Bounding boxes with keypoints
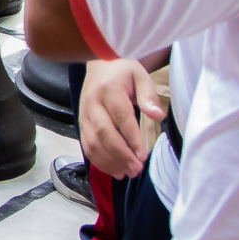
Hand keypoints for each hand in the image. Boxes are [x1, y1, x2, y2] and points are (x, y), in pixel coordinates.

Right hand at [76, 58, 163, 178]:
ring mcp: (83, 114)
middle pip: (103, 133)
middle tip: (136, 169)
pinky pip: (86, 146)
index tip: (143, 156)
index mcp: (109, 89)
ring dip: (109, 161)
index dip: (131, 139)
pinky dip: (99, 161)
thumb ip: (148, 95)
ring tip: (127, 173)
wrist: (99, 66)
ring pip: (92, 143)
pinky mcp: (80, 123)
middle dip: (120, 155)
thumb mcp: (140, 76)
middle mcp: (92, 102)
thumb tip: (158, 115)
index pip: (121, 117)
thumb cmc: (124, 72)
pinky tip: (114, 170)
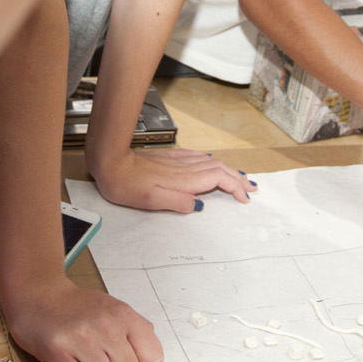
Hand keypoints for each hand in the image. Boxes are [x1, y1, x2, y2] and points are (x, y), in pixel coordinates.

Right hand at [0, 272, 164, 361]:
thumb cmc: (77, 306)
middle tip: (100, 358)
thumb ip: (137, 329)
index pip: (152, 357)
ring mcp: (81, 340)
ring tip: (83, 359)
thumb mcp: (113, 308)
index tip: (126, 357)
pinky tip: (67, 359)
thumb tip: (153, 357)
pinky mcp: (58, 352)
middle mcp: (105, 327)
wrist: (38, 294)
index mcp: (123, 315)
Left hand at [88, 145, 255, 213]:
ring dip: (229, 169)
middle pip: (220, 169)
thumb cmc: (127, 185)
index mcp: (183, 180)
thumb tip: (198, 204)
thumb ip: (177, 202)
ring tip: (240, 177)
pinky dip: (212, 161)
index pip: (218, 179)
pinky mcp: (170, 158)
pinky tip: (213, 162)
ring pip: (211, 162)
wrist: (111, 164)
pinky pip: (198, 157)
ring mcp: (178, 161)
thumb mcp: (151, 201)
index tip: (244, 197)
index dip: (235, 187)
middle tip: (251, 187)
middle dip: (238, 178)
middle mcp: (184, 168)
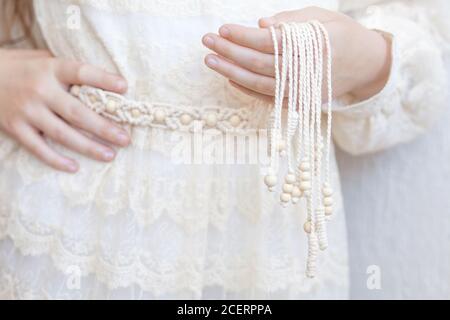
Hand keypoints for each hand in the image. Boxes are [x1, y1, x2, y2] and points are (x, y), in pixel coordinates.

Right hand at [0, 49, 130, 172]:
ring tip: (110, 155)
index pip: (81, 72)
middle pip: (77, 112)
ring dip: (88, 147)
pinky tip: (74, 167)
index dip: (103, 79)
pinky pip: (38, 148)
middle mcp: (40, 90)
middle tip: (125, 139)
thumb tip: (105, 84)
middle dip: (104, 127)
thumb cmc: (20, 67)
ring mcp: (27, 110)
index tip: (125, 87)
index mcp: (50, 68)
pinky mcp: (14, 127)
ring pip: (62, 134)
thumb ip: (68, 71)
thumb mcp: (43, 59)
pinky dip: (56, 160)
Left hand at [202, 6, 390, 102]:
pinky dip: (246, 89)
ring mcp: (301, 90)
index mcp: (311, 45)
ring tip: (211, 60)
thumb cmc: (341, 34)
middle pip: (257, 63)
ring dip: (231, 72)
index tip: (222, 29)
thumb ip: (290, 21)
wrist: (365, 65)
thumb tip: (259, 26)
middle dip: (229, 52)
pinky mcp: (299, 102)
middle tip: (207, 42)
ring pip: (258, 83)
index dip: (242, 36)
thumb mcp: (321, 17)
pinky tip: (230, 79)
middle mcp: (305, 70)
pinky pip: (267, 98)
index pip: (267, 42)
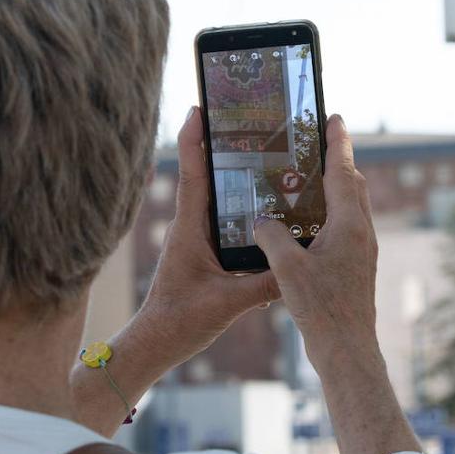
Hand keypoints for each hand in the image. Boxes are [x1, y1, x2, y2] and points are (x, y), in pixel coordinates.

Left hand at [135, 106, 280, 364]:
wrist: (156, 346)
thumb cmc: (179, 321)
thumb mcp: (227, 303)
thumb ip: (263, 285)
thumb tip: (298, 268)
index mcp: (190, 229)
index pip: (193, 174)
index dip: (196, 139)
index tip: (201, 107)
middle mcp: (193, 228)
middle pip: (209, 177)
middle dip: (225, 148)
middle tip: (248, 121)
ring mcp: (199, 241)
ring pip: (221, 200)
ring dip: (238, 179)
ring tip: (267, 158)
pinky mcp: (207, 257)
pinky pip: (229, 225)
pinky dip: (246, 212)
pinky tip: (269, 213)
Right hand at [252, 114, 379, 374]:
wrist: (348, 352)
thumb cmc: (322, 311)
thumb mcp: (288, 270)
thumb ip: (272, 237)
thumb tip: (261, 220)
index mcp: (349, 226)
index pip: (343, 172)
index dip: (337, 142)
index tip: (334, 117)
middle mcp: (361, 233)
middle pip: (352, 185)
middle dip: (337, 161)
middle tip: (319, 141)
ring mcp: (361, 251)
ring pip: (351, 207)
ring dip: (335, 187)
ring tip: (311, 176)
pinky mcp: (356, 268)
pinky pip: (345, 227)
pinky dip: (330, 212)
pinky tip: (308, 223)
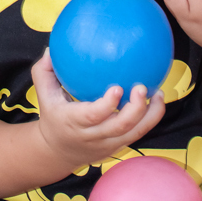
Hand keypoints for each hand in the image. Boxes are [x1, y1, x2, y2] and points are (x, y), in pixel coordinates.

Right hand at [31, 50, 164, 171]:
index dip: (107, 105)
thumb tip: (51, 48)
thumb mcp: (43, 94)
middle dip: (134, 110)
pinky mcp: (117, 147)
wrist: (57, 152)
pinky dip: (150, 119)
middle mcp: (93, 136)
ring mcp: (107, 144)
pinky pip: (137, 134)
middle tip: (142, 87)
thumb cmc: (52, 115)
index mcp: (74, 122)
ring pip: (133, 134)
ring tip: (159, 94)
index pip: (92, 116)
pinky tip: (158, 100)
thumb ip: (44, 71)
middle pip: (118, 127)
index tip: (117, 87)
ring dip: (149, 116)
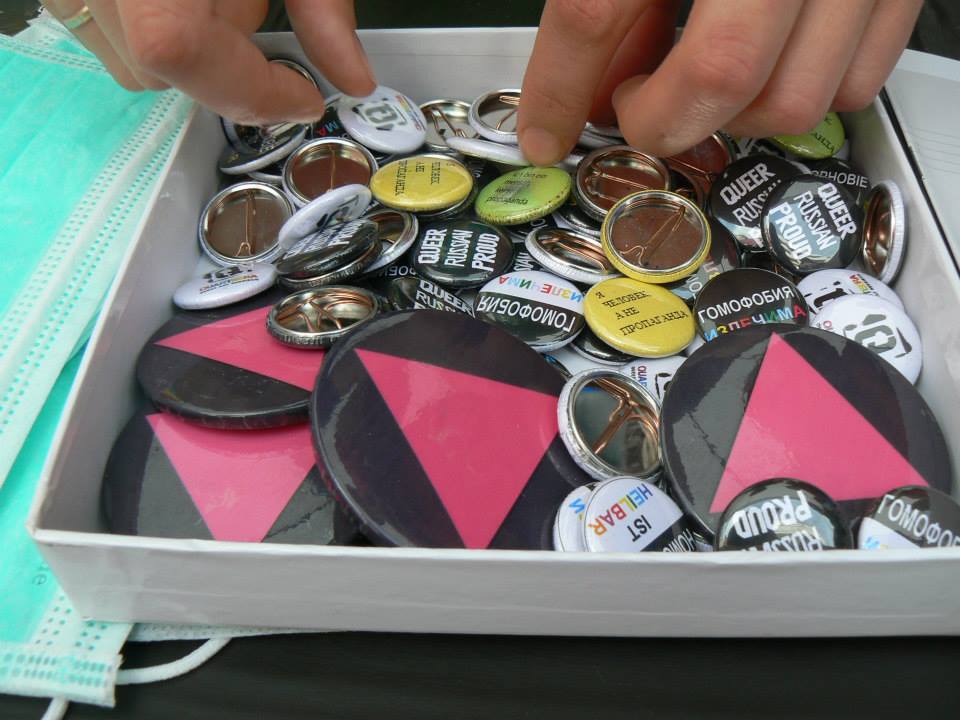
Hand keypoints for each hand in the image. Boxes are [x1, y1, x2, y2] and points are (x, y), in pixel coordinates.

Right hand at [41, 0, 375, 124]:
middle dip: (224, 61)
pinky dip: (156, 21)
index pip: (179, 49)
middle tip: (255, 12)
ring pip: (129, 54)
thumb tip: (354, 82)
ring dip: (189, 42)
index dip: (249, 86)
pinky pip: (105, 25)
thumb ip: (324, 9)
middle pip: (158, 64)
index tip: (301, 96)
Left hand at [518, 0, 922, 163]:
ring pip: (792, 98)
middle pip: (718, 72)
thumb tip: (595, 73)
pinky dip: (797, 94)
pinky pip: (853, 81)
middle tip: (635, 107)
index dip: (558, 86)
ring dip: (728, 116)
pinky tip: (763, 68)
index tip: (543, 130)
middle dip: (660, 119)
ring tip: (697, 84)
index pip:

What to produce. Give back exactly the lines from the top of the records to the line containing "index mcp: (109, 89)", both included, and no pictures.

Exercise result.
Hand keypoints for each hand in the image. Boxes are [x1, y1, x2, y2] and points are (x, y), in pixel coordinates.

Right hand at [76, 58, 163, 178]:
ring mcp: (83, 114)
middle pip: (103, 133)
middle tip: (136, 169)
pinky pip: (86, 146)
index tip: (143, 156)
index mcp: (109, 89)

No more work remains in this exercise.